### Task instructions
Please set down the whole listing again, precisely.

### Data for the task
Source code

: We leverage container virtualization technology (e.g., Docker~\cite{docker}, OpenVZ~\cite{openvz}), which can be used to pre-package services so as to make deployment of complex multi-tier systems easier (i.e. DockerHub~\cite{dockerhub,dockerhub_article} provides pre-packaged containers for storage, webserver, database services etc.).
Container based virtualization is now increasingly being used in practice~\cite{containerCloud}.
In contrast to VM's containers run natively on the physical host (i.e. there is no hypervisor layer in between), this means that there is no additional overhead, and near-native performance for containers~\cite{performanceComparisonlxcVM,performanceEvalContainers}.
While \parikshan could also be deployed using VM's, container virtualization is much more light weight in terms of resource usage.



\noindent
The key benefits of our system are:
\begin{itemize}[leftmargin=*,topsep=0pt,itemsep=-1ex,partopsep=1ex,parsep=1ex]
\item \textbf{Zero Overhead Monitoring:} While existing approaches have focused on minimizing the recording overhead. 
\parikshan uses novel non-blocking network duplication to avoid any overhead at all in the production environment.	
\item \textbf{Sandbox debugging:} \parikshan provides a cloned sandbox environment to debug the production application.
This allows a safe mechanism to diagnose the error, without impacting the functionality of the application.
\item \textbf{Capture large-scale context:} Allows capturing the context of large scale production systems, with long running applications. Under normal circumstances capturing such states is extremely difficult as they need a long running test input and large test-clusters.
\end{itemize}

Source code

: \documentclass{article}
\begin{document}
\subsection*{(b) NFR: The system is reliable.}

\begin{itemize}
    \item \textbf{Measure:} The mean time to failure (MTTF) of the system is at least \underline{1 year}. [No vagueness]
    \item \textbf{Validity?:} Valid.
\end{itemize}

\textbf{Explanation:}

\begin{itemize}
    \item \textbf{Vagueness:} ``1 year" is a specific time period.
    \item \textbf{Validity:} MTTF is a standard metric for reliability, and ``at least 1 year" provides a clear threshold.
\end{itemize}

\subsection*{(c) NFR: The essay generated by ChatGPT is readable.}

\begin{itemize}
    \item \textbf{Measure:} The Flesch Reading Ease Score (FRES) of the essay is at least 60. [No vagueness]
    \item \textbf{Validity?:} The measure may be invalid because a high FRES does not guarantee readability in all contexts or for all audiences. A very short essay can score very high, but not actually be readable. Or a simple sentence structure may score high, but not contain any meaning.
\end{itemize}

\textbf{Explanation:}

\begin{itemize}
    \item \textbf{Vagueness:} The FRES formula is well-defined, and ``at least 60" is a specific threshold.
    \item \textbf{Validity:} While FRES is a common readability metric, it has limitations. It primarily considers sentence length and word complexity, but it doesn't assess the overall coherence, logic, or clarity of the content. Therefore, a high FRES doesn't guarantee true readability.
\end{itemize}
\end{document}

### Answer section
Source code

: We leverage container virtualization technology (e.g., Docker~\cite{docker}, OpenVZ~\cite{openvz}), which can be used to pre-package services so as to make deployment of complex multi-tier systems easier (i.e. DockerHub~\cite{dockerhub,dockerhub_article} provides pre-packaged containers for storage, webserver, database services etc.).
Container based virtualization is now increasingly being used in practice~\cite{containerCloud}.
In contrast to VM's containers run natively on the physical host (i.e. there is no hypervisor layer in between), this means that there is no additional overhead, and near-native performance for containers~\cite{performanceComparisonlxcVM,performanceEvalContainers}.
While \parikshan could also be deployed using VM's, container virtualization is much more light weight in terms of resource usage.



\noindent
The key benefits of our system are:
\begin{itemize}[leftmargin=*,topsep=0pt,itemsep=-1ex,partopsep=1ex,parsep=1ex]
\item \textbf{Zero Overhead Monitoring:} While existing approaches have focused on minimizing the recording overhead. 
\parikshan uses novel non-blocking network duplication to avoid any overhead at all in the production environment.	
\item \textbf{Sandbox debugging:} \parikshan provides a cloned sandbox environment to debug the production application.
This allows a safe mechanism to diagnose the error, without impacting the functionality of the application.
\item \textbf{Capture large-scale context:} Allows capturing the context of large scale production systems, with long running applications. Under normal circumstances capturing such states is extremely difficult as they need a long running test input and large test-clusters.
\end{itemize}

Source code

: \documentclass{article}
\begin{document}
\subsection*{(b) NFR: The system is reliable.}

\begin{itemize}
    \item \textbf{Measure:} The mean time to failure (MTTF) of the system is at least \underline{1 year}. [No vagueness]
    \item \textbf{Validity?:} Valid.
\end{itemize}

\textbf{Explanation:}

\begin{itemize}
    \item \textbf{Vagueness:} ``1 year" is a specific time period.
    \item \textbf{Validity:} MTTF is a standard metric for reliability, and ``at least 1 year" provides a clear threshold.
\end{itemize}

\subsection*{(c) NFR: The essay generated by ChatGPT is readable.}

\begin{itemize}
    \item \textbf{Measure:} The Flesch Reading Ease Score (FRES) of the essay is at least 60. [No vagueness]
    \item \textbf{Validity?:} The measure may be invalid because a high FRES does not guarantee readability in all contexts or for all audiences. A very short essay can score very high, but not actually be readable. Or a simple sentence structure may score high, but not contain any meaning.
\end{itemize}

\textbf{Explanation:}

\begin{itemize}
    \item \textbf{Vagueness:} The FRES formula is well-defined, and ``at least 60" is a specific threshold.
    \item \textbf{Validity:} While FRES is a common readability metric, it has limitations. It primarily considers sentence length and word complexity, but it doesn't assess the overall coherence, logic, or clarity of the content. Therefore, a high FRES doesn't guarantee true readability.
\end{itemize}
\end{document}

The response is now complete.